• Tasks to complete:
- 1) In the passage on Plato's Parmenides, what must any satisfactory explanation of the dialogue indicate?
- 2) Carry on the passage about Plato's Parmenides from its final sentence.

Two preliminary remarks may be made. First, that whatever latitude we may
allow to Plato in bringing together by a 'tour de force,' as in the
Phaedrus, dissimilar themes, yet he always in some way seeks to find a
connexion for them. Many threads join together in one the love and
dialectic of the Phaedrus. We cannot conceive that the great artist would
place in juxtaposition two absolutely divided and incoherent subjects. And
hence we are led to make a second remark: viz. that no explanation of the
Parmenides can be satisfactory which does not indicate the connexion of the
first and second parts. To suppose that Plato would first go out of his
way to make Parmenides attack the Platonic Ideas, and then proceed to a
similar but more fatal assault on his own doctrine of Being, appears to be
the height of absurdity.

• Stored data:
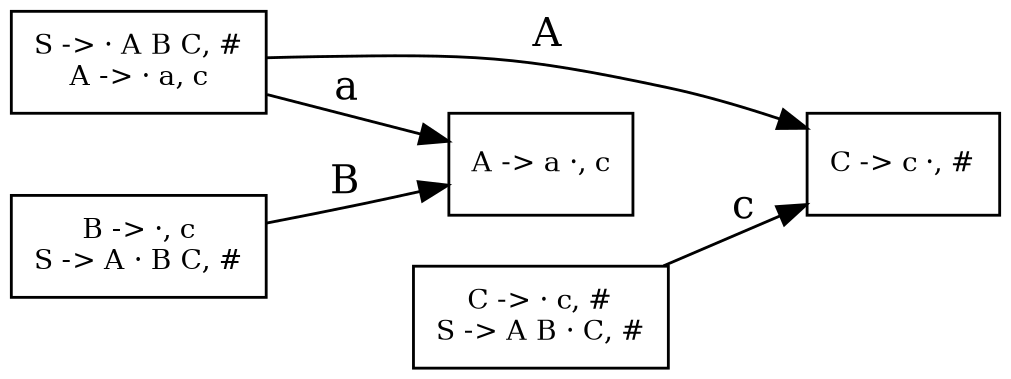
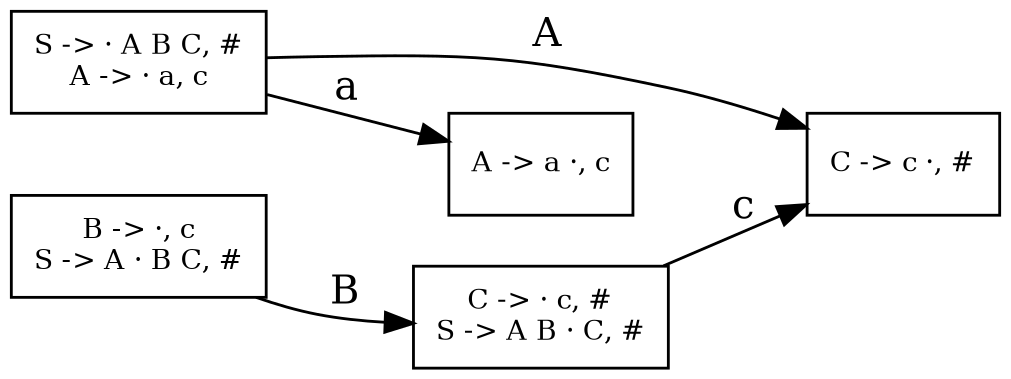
  digraph {
    rankdir=LR
    node [fontsize=10 shape=box]
    n1 [label="S -> · A B C, #\nA -> · a, c\n"]
    n2 [label="A -> a ·, c\n"]
    n3 [label="C -> c ·, #\n"]
    n4 [label="B -> ·, c\nS -> A · B C, #\n"]
    n5 [label="C -> · c, #\nS -> A B · C, #\n"]
    n1 -> n2 [label=" a\n"]
    n1 -> n3 [label=" A\n"]
-   n4 -> n2 [label=" B\n"]
+   n4 -> n5 [label=" B\n"]
    n5 -> n3 [label=" c\n"]
  }
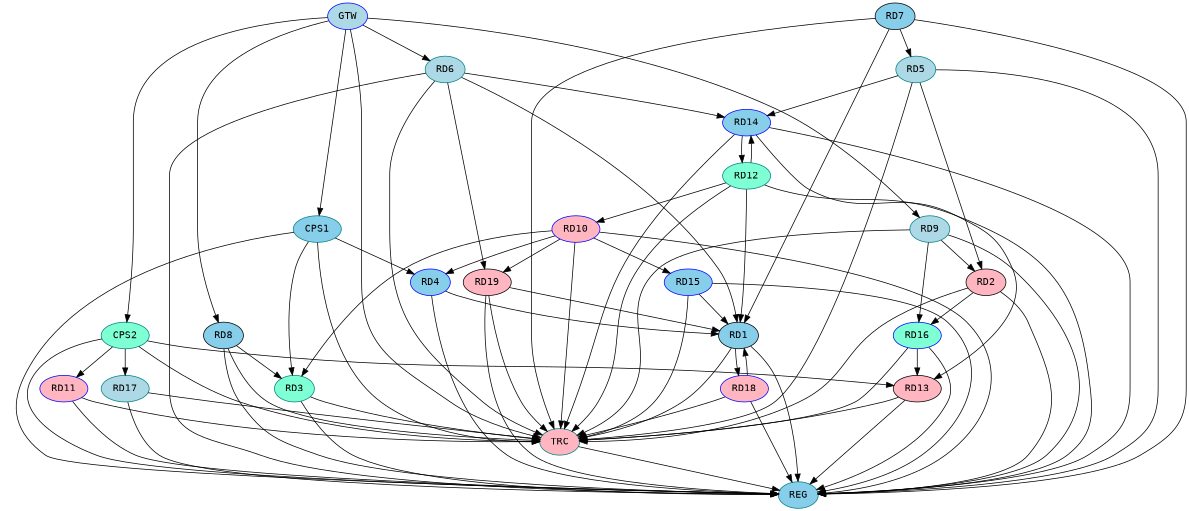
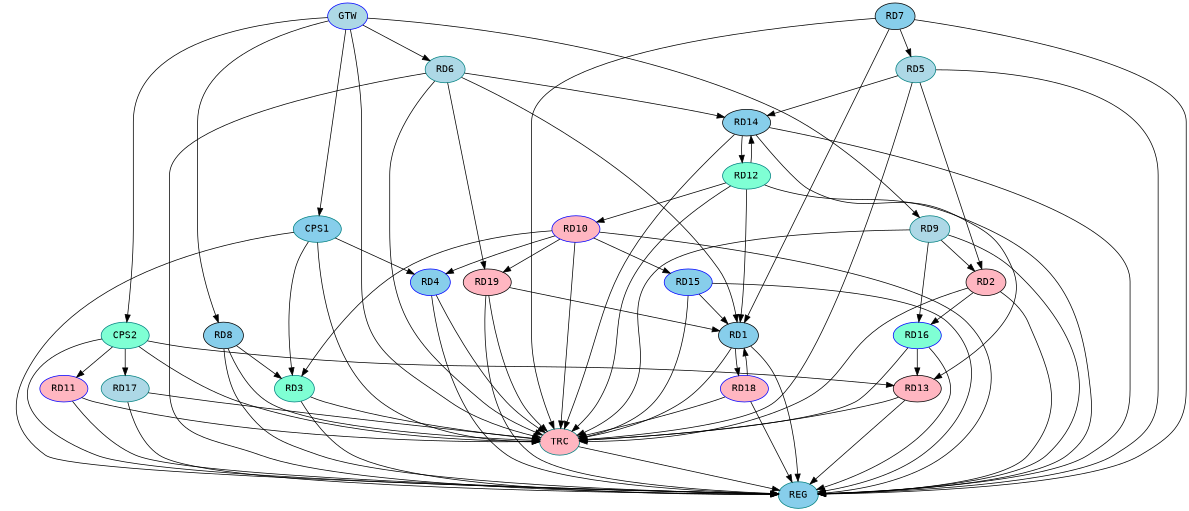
  strict digraph {
    fontname="DejaVu Sans Mono"
    node [color=teal fillcolor=skyblue fontname="DejaVu Sans Mono" style=filled]
    edge [fontname="DejaVu Sans Mono"]
    n1 [color=black label=RD1]
    n2 [color=blue fillcolor=lightpink label=RD18]
    n3 [label=REG]
    n4 [fillcolor=lightpink label=TRC]
    n5 [color=black fillcolor=lightpink label=RD2]
    n6 [color=blue fillcolor=aquamarine label=RD16]
    n7 [color=black fillcolor=lightpink label=RD13]
    n8 [fillcolor=aquamarine label=RD3]
    n9 [color=blue label=RD4]
    n10 [fillcolor=lightblue label=RD5]
-   n11 [color=blue label=RD14]
+   n11 [color=black label=RD14]
    n12 [fillcolor=aquamarine label=RD12]
    n13 [fillcolor=lightblue label=RD6]
    n14 [color=black fillcolor=lightpink label=RD19]
    n15 [color=black label=RD7]
    n16 [color=black label=RD8]
    n17 [fillcolor=lightblue label=RD9]
    n18 [color=blue fillcolor=lightpink label=RD10]
    n19 [color=blue label=RD15]
    n20 [color=blue fillcolor=lightpink label=RD11]
    n21 [fillcolor=lightblue label=RD17]
    n22 [label=CPS1]
    n23 [fillcolor=aquamarine label=CPS2]
    n24 [color=blue fillcolor=lightblue label=GTW]
    n1 -> n2
    n1 -> n3
    n1 -> n4
    n2 -> n1
    n2 -> n3
    n2 -> n4
    n4 -> n3
    n5 -> n3
    n5 -> n4
    n5 -> n6
    n6 -> n3
    n6 -> n4
    n6 -> n7
    n7 -> n3
    n7 -> n4
    n8 -> n3
    n8 -> n4
    n9 -> n3
-   n9 -> n1
+   n9 -> n4
    n10 -> n3
    n10 -> n4
    n10 -> n5
    n10 -> n11
    n11 -> n3
    n11 -> n4
    n11 -> n7
    n11 -> n12
    n12 -> n1
    n12 -> n3
    n12 -> n4
    n12 -> n11
    n12 -> n18
    n13 -> n1
    n13 -> n3
    n13 -> n4
    n13 -> n11
    n13 -> n14
    n14 -> n1
    n14 -> n3
    n14 -> n4
    n15 -> n1
    n15 -> n3
    n15 -> n4
    n15 -> n10
    n16 -> n3
    n16 -> n4
    n16 -> n8
    n17 -> n3
    n17 -> n4
    n17 -> n5
    n17 -> n6
    n18 -> n3
    n18 -> n4
    n18 -> n8
    n18 -> n9
    n18 -> n14
    n18 -> n19
    n19 -> n1
    n19 -> n3
    n19 -> n4
    n20 -> n3
    n20 -> n4
    n21 -> n3
    n21 -> n4
    n22 -> n3
    n22 -> n4
    n22 -> n8
    n22 -> n9
    n23 -> n3
    n23 -> n4
    n23 -> n7
    n23 -> n20
    n23 -> n21
    n24 -> n4
    n24 -> n13
    n24 -> n16
    n24 -> n17
    n24 -> n22
    n24 -> n23
  }
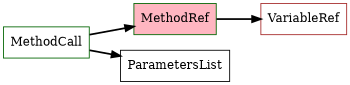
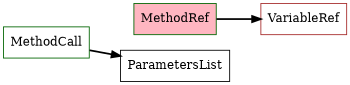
  digraph {
    rankdir=LR
    node [color=darkgreen fillcolor=white shape=box style=filled]
    edge [style=bold]
    MethodRef [fillcolor=lightpink]
    MethodCall
    ParametersList [color=black]
    VariableRef [color=brown]
    MethodRef -> VariableRef
-   MethodCall -> MethodRef
    MethodCall -> ParametersList
  }
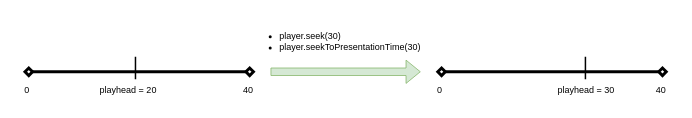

• Answers for the exercise:
- 1) It must indicate the connection between the first and second parts of the Parmenides.

- 2)
Perhaps there is no passage in Plato showing greater metaphysical power
than that in which he assails his own theory of Ideas. The arguments are
nearly, if not quite, those of Aristotle; they are the objections which
naturally occur to a modern student of philosophy. Many persons will be
surprised to find Plato criticizing the very conceptions which have been
supposed in after ages to be peculiarly characteristic of him. How can he
have placed himself so completely without them? How can he have ever
persisted in them after seeing the fatal objections which might be urged
against them? The consideration of this difficulty has led a recent critic
(Ueberweg), who in general accepts the authorised canon of the Platonic
writings, to condemn the Parmenides as spurious. The accidental want of
external evidence, at first sight, seems to favour this opinion.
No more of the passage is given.